Local industry leaders are hopeful they can absorb increased production costs.
Beer City’s craft beverage industry may be an unlikely stakeholder in President Donald Trump’s tariff negotiations, and a couple of breweries in Grand Rapids already are preparing for what the recently imposed tariffs will mean for its canned beverage division.
Brad Stevenson, chief production officer at Founders Brewing Co., said about 50 percent of the company’s product is canned, which means Trump’s recently announced tariffs on foreign aluminum would impact the cost of production.
The Washington Post reported Trump announced two weeks ago that his intent is to impose a 10 percent tariff on foreign imports of aluminum.
Stevenson said Founders began feeling the rising cost of aluminum in response to Trump’s rhetoric in 2017.
In fall 2017, Founders entered into a one-year contract with its can distributor, Ball Corporation, to forward-buy aluminum and lock in the cost it would incur.
“We watched (cost) rise about 10 percent before we locked it,” Stevenson said. “Since then, it’s gone up about 5 percent. The impact of the increased pricing that we’ve felt over last year is going to cost us several hundred thousand dollars.”

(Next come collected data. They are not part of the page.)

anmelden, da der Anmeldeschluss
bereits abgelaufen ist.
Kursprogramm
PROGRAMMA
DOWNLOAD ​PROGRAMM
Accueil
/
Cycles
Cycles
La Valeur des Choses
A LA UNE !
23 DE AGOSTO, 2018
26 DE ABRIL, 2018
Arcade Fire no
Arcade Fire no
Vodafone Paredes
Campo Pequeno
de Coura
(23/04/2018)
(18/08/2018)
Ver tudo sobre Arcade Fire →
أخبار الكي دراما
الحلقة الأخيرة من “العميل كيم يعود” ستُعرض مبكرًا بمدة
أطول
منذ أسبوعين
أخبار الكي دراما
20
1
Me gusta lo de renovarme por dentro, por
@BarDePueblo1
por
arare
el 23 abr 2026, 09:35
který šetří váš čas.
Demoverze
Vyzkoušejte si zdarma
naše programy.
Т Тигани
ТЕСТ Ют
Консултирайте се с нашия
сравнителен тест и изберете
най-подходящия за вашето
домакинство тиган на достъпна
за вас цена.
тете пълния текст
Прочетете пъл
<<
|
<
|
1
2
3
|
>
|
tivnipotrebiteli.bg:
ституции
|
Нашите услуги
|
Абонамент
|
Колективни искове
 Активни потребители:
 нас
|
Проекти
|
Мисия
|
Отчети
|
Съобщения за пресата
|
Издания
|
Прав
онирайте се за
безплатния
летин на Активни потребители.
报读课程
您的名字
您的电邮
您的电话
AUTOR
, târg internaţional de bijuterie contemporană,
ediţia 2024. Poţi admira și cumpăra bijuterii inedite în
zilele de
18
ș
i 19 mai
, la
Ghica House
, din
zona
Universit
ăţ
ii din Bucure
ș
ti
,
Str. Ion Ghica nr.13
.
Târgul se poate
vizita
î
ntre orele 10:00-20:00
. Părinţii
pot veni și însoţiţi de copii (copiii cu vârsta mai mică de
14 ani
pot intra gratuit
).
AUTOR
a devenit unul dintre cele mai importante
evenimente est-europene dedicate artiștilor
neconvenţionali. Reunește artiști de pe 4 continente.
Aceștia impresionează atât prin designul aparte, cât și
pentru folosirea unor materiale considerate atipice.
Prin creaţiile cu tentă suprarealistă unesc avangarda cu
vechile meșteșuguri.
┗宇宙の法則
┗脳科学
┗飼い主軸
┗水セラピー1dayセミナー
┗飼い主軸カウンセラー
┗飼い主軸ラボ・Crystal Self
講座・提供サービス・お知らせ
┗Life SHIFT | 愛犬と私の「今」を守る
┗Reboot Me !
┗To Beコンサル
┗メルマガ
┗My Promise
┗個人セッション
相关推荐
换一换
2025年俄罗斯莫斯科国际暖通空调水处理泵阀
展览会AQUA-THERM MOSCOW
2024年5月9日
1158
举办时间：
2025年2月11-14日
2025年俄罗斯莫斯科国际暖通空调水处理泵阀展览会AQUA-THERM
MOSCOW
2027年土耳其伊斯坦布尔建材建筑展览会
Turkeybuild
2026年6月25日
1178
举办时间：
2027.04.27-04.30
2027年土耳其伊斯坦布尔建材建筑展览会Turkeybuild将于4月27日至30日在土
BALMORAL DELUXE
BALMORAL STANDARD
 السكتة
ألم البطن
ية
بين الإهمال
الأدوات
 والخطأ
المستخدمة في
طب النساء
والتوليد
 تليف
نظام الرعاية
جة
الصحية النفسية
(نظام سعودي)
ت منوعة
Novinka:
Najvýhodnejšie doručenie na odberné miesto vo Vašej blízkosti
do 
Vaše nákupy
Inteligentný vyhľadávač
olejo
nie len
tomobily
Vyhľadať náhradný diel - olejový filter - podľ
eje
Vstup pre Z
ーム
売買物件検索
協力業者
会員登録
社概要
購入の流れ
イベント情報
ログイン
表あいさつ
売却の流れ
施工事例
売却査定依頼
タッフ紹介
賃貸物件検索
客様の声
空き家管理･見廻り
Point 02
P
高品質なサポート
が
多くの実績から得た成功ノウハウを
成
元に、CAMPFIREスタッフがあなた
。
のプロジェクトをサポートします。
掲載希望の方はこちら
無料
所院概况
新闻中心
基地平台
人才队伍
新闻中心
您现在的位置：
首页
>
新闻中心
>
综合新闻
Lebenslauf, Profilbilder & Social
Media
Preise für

Stevenson predicted Founders would buy, on average, more than 10 million cans each month in 2018. In a segment that aired on Michigan Radio, he explained more consumers gravitate toward aluminum cans because the portability they allow fits an active lifestyle.
“They like to take our product to places that are fun to be … near waterfronts, a golf course, a concert venue … in all those areas, cans are just easier to transport and more durable than a glass bottle,” he said
Aluminum is not the only precious metal on the table for Founders. The Washington Post said Trump’s tariffs also include a 25 percent tax on foreign steel, which Stevenson said is a critical part of Founders’ operations.
“We spend many millions of dollars annually investing in equipment made of steel … many of those large fermenters,” he said. “There’s a lot of ongoing investment.”
Stevenson said Founders intends to absorb any increased cost of production, claiming the company doesn’t have “the option or the desire” to push heightened costs of canned beverages on the consumer.
As a smaller beverage company, Stevenson said Founders could afford less to put off customers by raising prices on its product than it could to simply cut future losses, but the decision to absorb increased prices will affect how Founders runs its business going forward.
“It’s going to force us to look harder at our capacity,” Stevenson said. “This will put pressure on that, negative pressure.”
Grand Rapids-based Brewery Vivant is another small brewer that doesn’t intend to raise costs for consumers. Owner Jason Spaulding said it has a much higher stake than Founders, with 60 percent of its product canned and a distribution footprint covering only Michigan and Boston.
“At some point in the future, we may have to raise prices if that continues, but we’re trying not to react quickly,” he said.
Spaulding added, like Founders, the increased cost of steel also might affect the company’s capacity for expansion in the future. He said Brewery Vivant prides itself on buying only U.S.-made steel for brewing equipment.
Trump cited national defense as the reason for these tariffs, protecting U.S. metals for the sake of manufacturing military equipment, but Stevenson said he doesn’t follow the logic.
“It doesn’t seem to make all that much sense because we’re citing a national defense policy, and you look at the places providing this aluminum, they’re our allies,” he said.
According to the Washington Post, U.S. allies Mexico and Canada are temporarily exempt, as the Trump administration works to renegotiate the North American Free Trade Agreement (NAFTA). The exemptions are subject to change.